F'OLITIQUE "Bears" for Berlinale 2020

On March 1, the jury of the Berlin Festival announced its favorites. Today F'OLITIQUE is giving its awards to the most spectacular films of the festival.


#1 "Undine" by Christian Petzold



Director Christian Petzold seems to have found a new muse: for the second time, instead of the restrained Nina Hoss, he films the mysterious - and slightly insane - Paula Beer. With the change of heroine, Petzold changed the intonation to melodramatic, unexpected for the independent German cinema.


Undine is an urbanist, but makes guiding tours not through the streets, but through cardboard mock-ups illustrating the history of the restoration of urban development. Petzold's Berlin does not vibrate, it flows, envelops and fascinates. The camera flans around the artificial city in the exhibition hall and just as carefully watches the beginning of a real, reverent and tactile, love between Undine and diver Christoph. Under water, in a fabulous gloomy space among water-plants, they will also meet. But the mermaid legend has an unfortunate ending. According to the precepts of Petzold and the “Berlin School of Cinema”, a new life built on the past cannot be careless.



#2 "Berlin Alexanderplatz" by Burhan Qurbani



The three-hour city epic confidently was claimed to get the main prize of the festival, the Golden Bear. If the movie won, it could manifest new perspectives for German cinema. But the victory did not happen: perhaps the reason is that the political agenda was presented here with feelings, but neatly.


The director transferred the action of the novel by Alfred Döblin from 1929 to the present day. Franz (in a new interpretation - African Francis) begins the journey with a metaphorical plunge into the red waves, and then goes to the streets of Berlin, gaining respect from drug dealers.



The criminal world is pulsating under energetic electronic beats. Full of anxiety and temptation, clubs are flooded with cold neon magenta, meanwhile shelters and prisons blink in red and blue. The most stylish visual accent is robbers bursting into the darkness of the city streets in clown masks with glowing neon eyes and smiles.


Political statements in German cinema are already in abundance. And this film adds fresh visual quotes to those manifests.



#3 "Time to Hunt" by Yoon Sung-Hyun



The action of this Korean movie takes place in the near future, but the feeling of anti-utopia here is achieved not with the help of scenery and special effects, but with camera work and music. The second half of the film is a brutal city skirmish in the spirit of “Heat” by Michael Mann. It pops your ears because of shots; the steam coming from the sewer burns; in the muddy puddles the clear sky is reflected; when the psycho in bulletproof vest shoots his partner, you feel every bullet. Everyone was waiting for the Koreans to bring something art-house to Berlinale, like the new "Parasite", but they brought an immersive blockbuster with the actor from "Parasite".
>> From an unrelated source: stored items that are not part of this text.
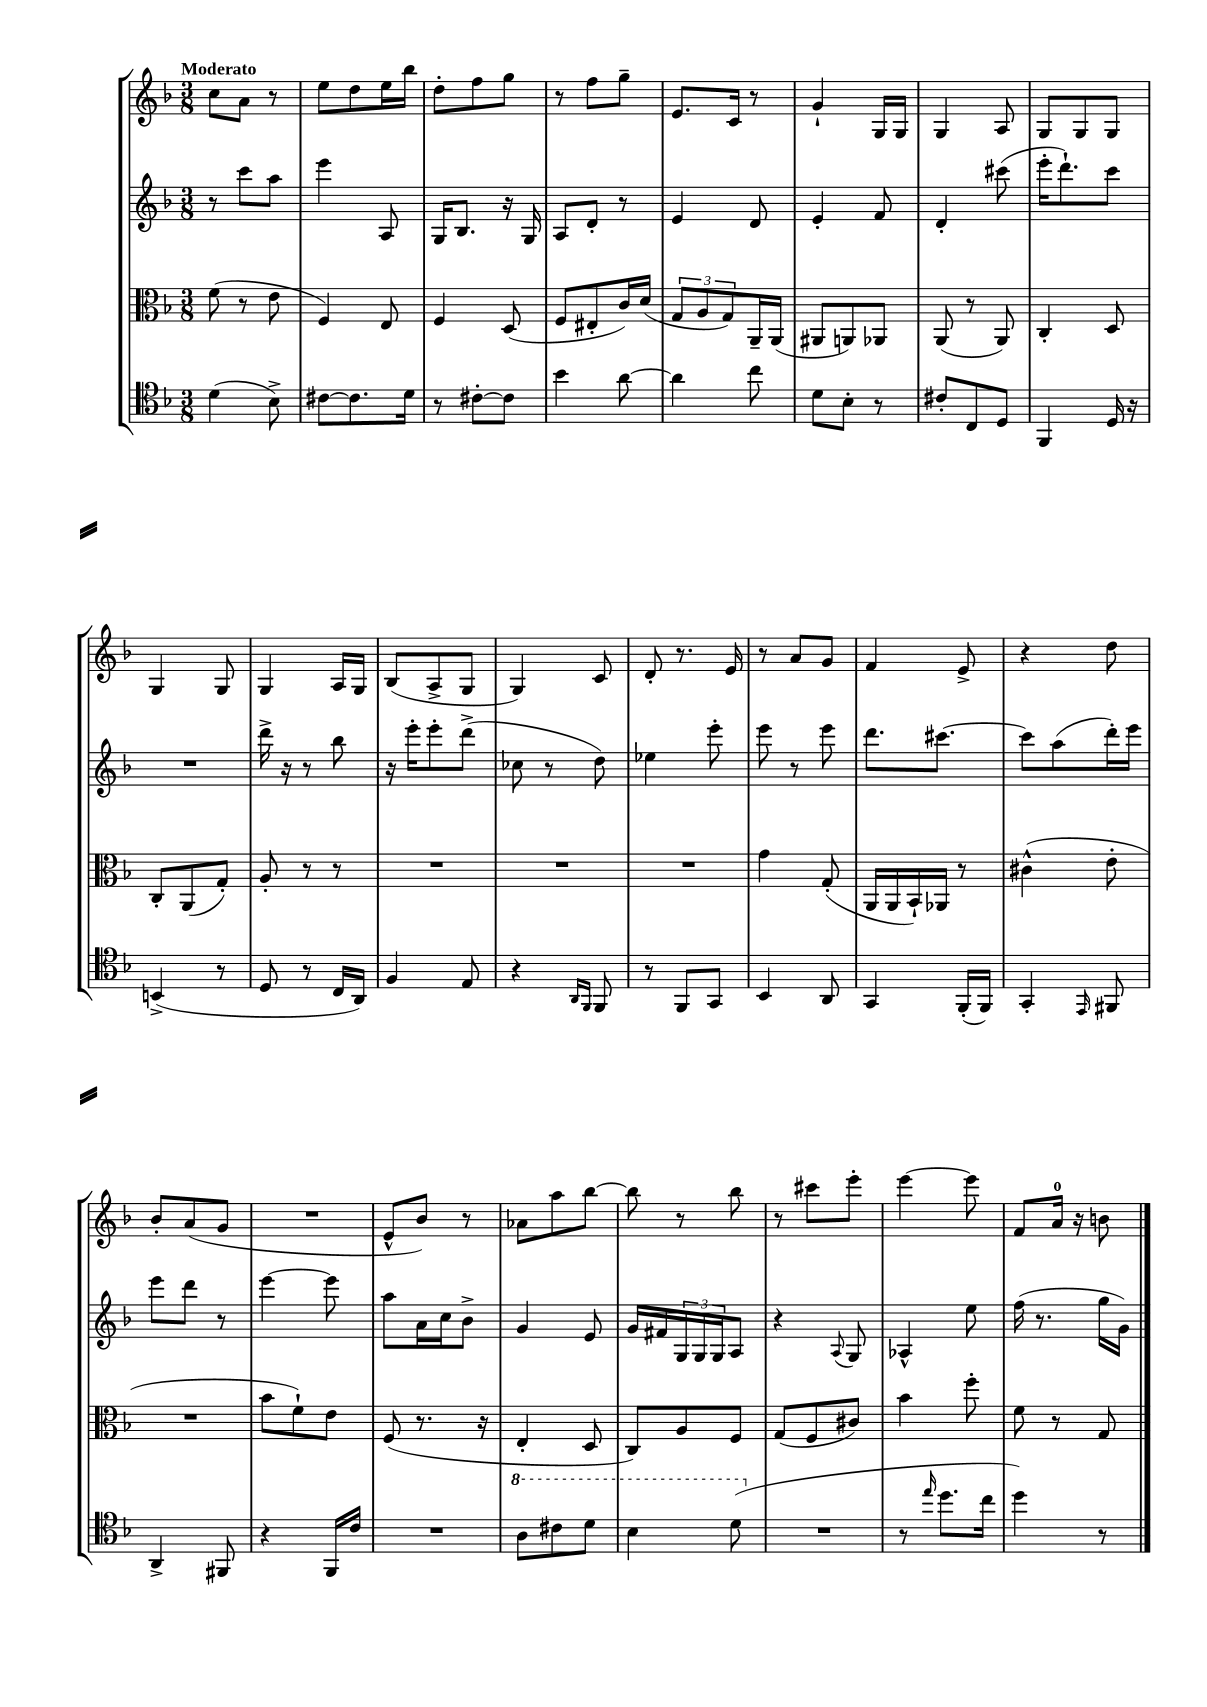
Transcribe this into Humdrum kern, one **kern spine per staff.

**kern	**kern	**kern	**kern
*staff4	*staff3	*staff2	*staff1
*clefC4	*clefC3	*clefG2	*clefG2
*k[b-]	*k[b-]	*k[b-]	*k[b-]
*M3/8	*M3/8	*M3/8	*M3/8
(4d	(8f	8r	8cc
.	8r	8ccc	8a
8B-^)	8e	8aa	8r
=	=	=	=
[8c#	4F)	4eee	8ee
8.c#]	.	.	8dd
.	8E	8A	16ee
16d	.	.	16bb-
=	=	=	=
8r	4F	16G	8dd'
.	.	8.B-	.
[8c#'	.	.	8ff
8c#]	(8D	16r	8gg
.	.	16G	.
=	=	=	=
4b-	8F	8A	8r
.	8E#'	8d'	8ff
[8a	16c)	8r	8gg~
.	(16d	.	.
=	=	=	=
4a]	12G	4e	8.e
.	12A	.	.
.	12G)	.	.
.	.	.	16c
8cc	16AA~	8d	8r
.	(16AA	.	.
=	=	=	=
8d	8AA#	4e'	4g`
8B-'	8AA)	.	.
8r	8AA-	8f	16G
.	.	.	16G
=	=	=	=
8c#'	(8AA	4d'	4G
8C	8r	.	.
8D	8AA)	(8ccc#	8A
=	=	=	=
4FF	4C'	16eee'	8G
.	.	8.ddd`)	.
.	.	.	8G
16D	8D	8ccc	8G
16r	.	.	.
=	=	=	=
(4BB^	8C'	4.r	4G
.	(8AA	.	.
8r	8G')	.	8G
=	=	=	=
8D	8A'	16ddd^	4G
.	.	16r	.
8r	8r	8r	.
16C	8r	8bb-	16A
16AA)	.	.	16G
=	=	=	=
4F	4.r	16r	(8B-
.	.	16eee'	.
.	.	8eee'	8A^
8E	.	(8ddd^	8G
=	=	=	=
4r	4.r	8cc-	4G)
.	.	8r	.
16qqAA	.	.	.
16qqFF	.	.	.
8FF	.	8dd)	8c
=	=	=	=
8r	4.r	4ee-	8d'
8FF	.	.	8.r
8GG	.	8eee'	.
.	.	.	16e
=	=	=	=
4BB-	4g	8eee	8r
.	.	8r	8a
8AA	(8G'	8eee	8g
=	=	=	=
4GG	16AA	8.ddd	4f
.	16AA	.	.
.	16BB-`)	.	.
.	16AA-	[8.ccc#	.
(16FF'	8r	.	8e^
16FF)	.	.	.
=	=	=	=
4GG'	(4c#^^	8ccc#]	4r
.	.	(8aa	.
16qqEE	.	.	.
8FF#	8e'	16ddd')	8dd
.	.	16eee	.
=	=	=	=
4AA^	4.r	8eee	8b-'
.	.	8ddd	(8a
8FF#	.	8r	8g
=	=	=	=
4r	8b-	[4eee	4.r
.	8f`)	.	.
16FF	8e	8eee]	.
16c	.	.	.
=	=	=	=
4.r	(8F	8aa	8e^^
.	8.r	16a	8b-)
.	.	16cc	.
.	.	8b-^	8r
.	16r	.	.
=	=	=	=
8a	4E'	4g	8a-
8cc#	.	.	8aa
8dd	8D	8e	[8bb-
=	=	=	=
4b-	8C)	16g	8bb-]
.	.	16f#	.
.	8A	24G	8r
.	.	24G	.
.	.	24G	.
(8dd	8F	8A	8bb-
=	=	=	=
4.r	(8G	4r	8r
.	8F	.	8ccc#
.	.	8qqA	.
.	8c#)	8G	8eee'
=	=	=	=
8r	4b-	4A-^^	[4eee
16qqee	.	.	.
8.dd	.	.	.
.	8ff'	8ee	8eee]
16cc	.	.	.
=	=	=	=
4dd)	8f	(16ff	8f
.	.	8.r	.
.	8r	.	16a
.	.	.	16r
8r	8G	16gg	8b
.	.	16g)	.
==	==	==	==
*-	*-	*-	*-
#4 "There Is No Evil" by Mohammad Rasoulof



The main prize of the 70th Berlin Film Festival was received by Iranian director Mohammad Rasulof's movie "There Is No Evil" - a film about the death penalty, shot by a political dissident.

The theme of the work is hot-burning for Iran and soothingly harmless for Europe: the death penalty. What more do you need? The style and language of this drama, composed of four short stories, ideally meets the festival compromise: this is a traditional psychological narrative, distinct in presentation and noble in essence of the statement that in the eyes of the jury atone for any flaws.



#5 "DAU. Natasha" by Ilya Khrzhanovsky and Jekaterina Oertel



This is one of many stories of the long-suffering project of Ilya Khrzhanovsky, originally planned as a biopic about the life of the great physicist Landau, and now has grown into a gigantic performance with a total duration of 700 hours and covering, seems, all the social layers and sins of the USSR and Russia.


The question that “Dau” embeds in contemporary cultural discourse by its very existence: Where is the real emotion, and where is the fiction? Where are the pre-planned actions, beats, swearing, sex, and where is improvisation or a violation of creative ethics in general? The actors of this gigantic project, as you know, were so immersed in the atmosphere that at the press conference they themselves could not give an exact answer. Should they?